I drove out to Dave’s for its launch on March 15, and pulled up just after the doors opened. There was a DJ playing a set outside — I caught Curtis Mayfield, I think — and inside, it was packed. Officially speaking, Dave’s opened its first metro restaurant at Ridgedale Center in Minnetonka this summer, but this was its first location to hit the Cities proper, and clearly people had been waiting for it. I stood in line for about five minutes and ordered the #3 combo: one tender and one slider with fries. Did I want cheese on my fries, the cashier asked me? I did.
I haven’t had the chance yet to do the full hot chicken tour in Nashville, and taste the dish in its home territory. I can say, though, that the chicken I had at Dave’s was very good. The meat was juicy, with a buttermilk tang; the breading was crackly and laced with a little sweetness underneath the cayenne. I swear I tasted something reminiscent of a seafood boil — maybe a little Old Bay. I got the medium, which is my go-to spice level, and it was very tame, so here’s your sign to go hotter (though know that the “Reaper” level requires signing a waiver).
Dave’s Hot Chicken certainly isn’t the first Nashville-style hot chicken restaurant to open in the Twin Cities, however. That’s Nashville Coop, from brothers Arif and Kamal Mohamed, who serve a mean Texas toast and tenders, plus sandwiches, seasoned fries, and sides with both Southern and Ethiopian influences. If you want your hard-earned chicken dollars to go to a local business, head there.
Meanwhile, New York’s Atomic Wings — another rapidly expanding chicken chain — is setting up shop in Edina, with more locations to follow. Ron Harris, the franchisee behind Firehouse Subs, is the name behind the Minnesota expansion. The Edina location was originally supposed to open March 7, but when I drove down last weekend, the restaurant’s interior was still under construction.
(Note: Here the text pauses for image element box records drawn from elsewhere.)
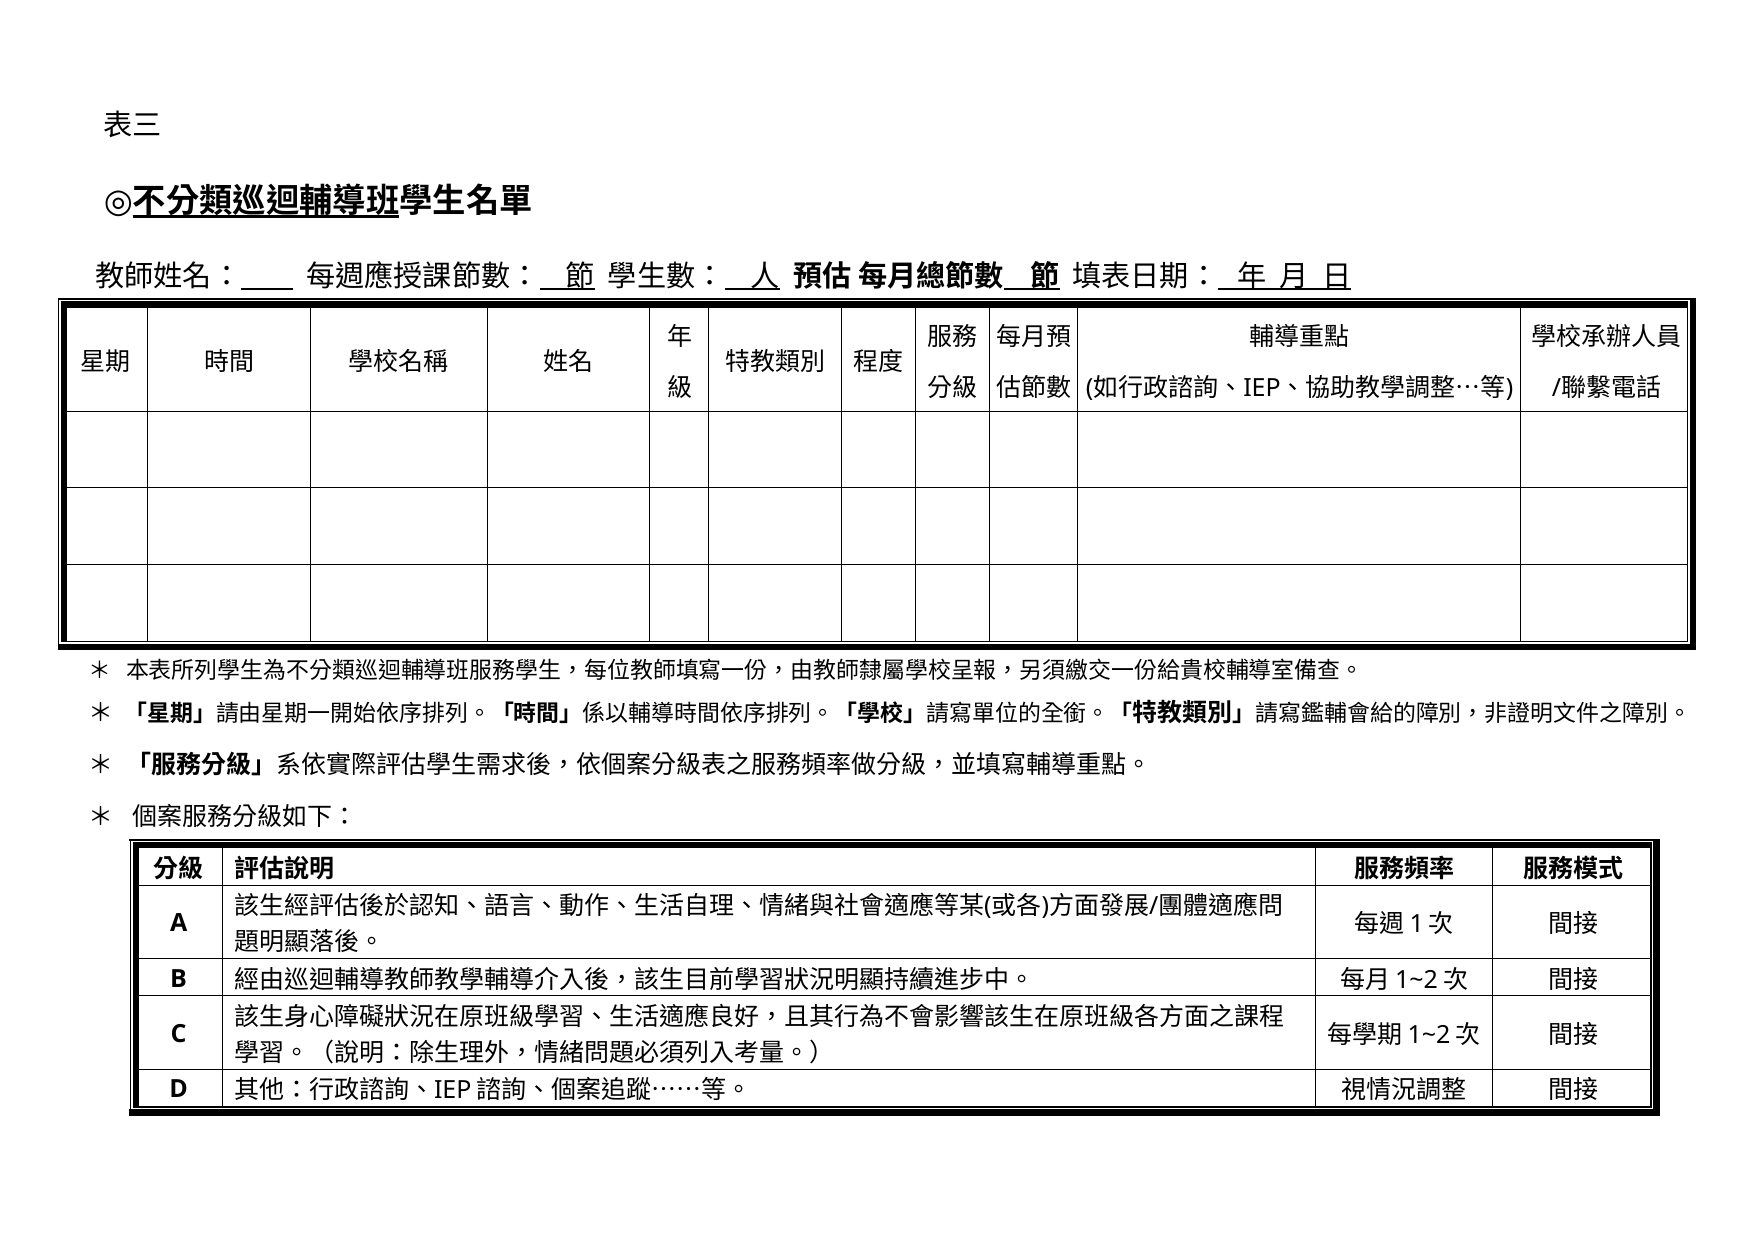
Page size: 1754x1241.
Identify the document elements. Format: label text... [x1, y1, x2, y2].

table_header 星期 [67, 308, 147, 411]
list 「服務分級」系依實際評估學生需求後，依個案分級表之服務頻率做分級，並填寫輔導重點。 [89, 736, 1665, 787]
list 本表所列學生為不分類巡迴輔導班服務學生，每位教師填寫一份，由教師隸屬學校呈報，另須繳交一份給貴校輔導室備查。 [89, 650, 1665, 684]
table_cell 經由巡迴輔導教師教學輔導介入後，該生目前學習狀況明顯持續進步中。 [223, 959, 1315, 995]
table_cell [990, 565, 1077, 641]
table_cell [709, 565, 841, 641]
table_cell [842, 565, 915, 641]
text 表三 [103, 96, 1665, 147]
table_cell 間接 [1493, 886, 1650, 958]
table_cell D [139, 1070, 222, 1106]
table_cell [67, 412, 147, 487]
table_cell [488, 488, 649, 564]
table_header 每月預估節數 [990, 308, 1077, 411]
table_cell 每週1次 [1316, 886, 1492, 958]
table_cell [1521, 412, 1687, 487]
table_header 年級 [650, 308, 708, 411]
table_cell [916, 412, 989, 487]
table_header 評估說明 [223, 848, 1315, 884]
table_header 姓名 [488, 308, 649, 411]
table_header 服務模式 [1493, 848, 1650, 884]
table_cell [709, 412, 841, 487]
table_header 服務 分級 [916, 308, 989, 411]
table_cell 其他：行政諮詢、IEP諮詢、個案追蹤……等。 [223, 1070, 1315, 1106]
table_cell 視情況調整 [1316, 1070, 1492, 1106]
table_cell B [139, 959, 222, 995]
table_cell [916, 488, 989, 564]
table_cell [842, 412, 915, 487]
table_cell [311, 565, 487, 641]
table_cell [709, 488, 841, 564]
table_cell 每月1~2次 [1316, 959, 1492, 995]
table_cell 該生身心障礙狀況在原班級學習、生活適應良好，且其行為不會影響該生在原班級各方面之課程學習。（說明：除生理外，情緒問題必須列入考量。） [223, 996, 1315, 1069]
table_header 學校名稱 [311, 308, 487, 411]
table_cell [1521, 488, 1687, 564]
table_cell [650, 488, 708, 564]
table_cell 間接 [1493, 959, 1650, 995]
table_cell [990, 412, 1077, 487]
table_cell [650, 412, 708, 487]
table_cell [1078, 488, 1520, 564]
table_cell 該生經評估後於認知、語言、動作、生活自理、情緒與社會適應等某(或各)方面發展/團體適應問題明顯落後。 [223, 886, 1315, 958]
table_cell [1078, 565, 1520, 641]
table_header 特教類別 [709, 308, 841, 411]
table_cell [311, 412, 487, 487]
table_cell [148, 412, 310, 487]
table_cell [67, 565, 147, 641]
list 個案服務分級如下： [89, 787, 1665, 839]
table_cell 間接 [1493, 1070, 1650, 1106]
table_cell 間接 [1493, 996, 1650, 1069]
table_cell [67, 488, 147, 564]
text 教師姓名： 每週應授課節數： 節 學生數： 人 預估 每月總節數 節 填表日期： 年 月 日 [89, 246, 1665, 298]
table_header 輔導重點 (如行政諮詢、IEP、協助教學調整…等) [1078, 308, 1520, 411]
table_cell C [139, 996, 222, 1069]
table_cell [842, 488, 915, 564]
table_cell 每學期1~2次 [1316, 996, 1492, 1069]
table_cell [488, 565, 649, 641]
table_cell [650, 565, 708, 641]
table_header 服務頻率 [1316, 848, 1492, 884]
table_cell [148, 488, 310, 564]
table_header 時間 [148, 308, 310, 411]
table_header 學校承辦人員 /聯繫電話 [1521, 308, 1687, 411]
table_cell [1521, 565, 1687, 641]
table_cell [488, 412, 649, 487]
table_cell [916, 565, 989, 641]
table_cell A [139, 886, 222, 958]
table_header 分級 [139, 848, 222, 884]
table_header 程度 [842, 308, 915, 411]
table_cell [311, 488, 487, 564]
table_cell [990, 488, 1077, 564]
text ◎不分類巡迴輔導班學生名單 [103, 171, 1665, 223]
table_cell [1078, 412, 1520, 487]
table_cell [148, 565, 310, 641]
list 「星期」請由星期一開始依序排列。「時間」係以輔導時間依序排列。「學校」請寫單位的全銜。「特教類別」請寫鑑輔會給的障別，非證明文件之障別。 [89, 684, 1689, 736]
Based on Eater New York critic Robert Sietsema’s review of the chain, though, the finest of Atomic Wings’ vast selection of sauces and dry rubs may be its namesake Atomic sauce, the hottest of its five variations on buffalo sauce. There’s a whole spectrum of flavors available, though — from ranch, garlic parmesan, and creamy aioli to hot lemon pepper and mesquite rubs — for both bone-in and boneless wings. Even better, I saw a halal certification sticker on the door. Keep an eye out for an opening in the next few weeks.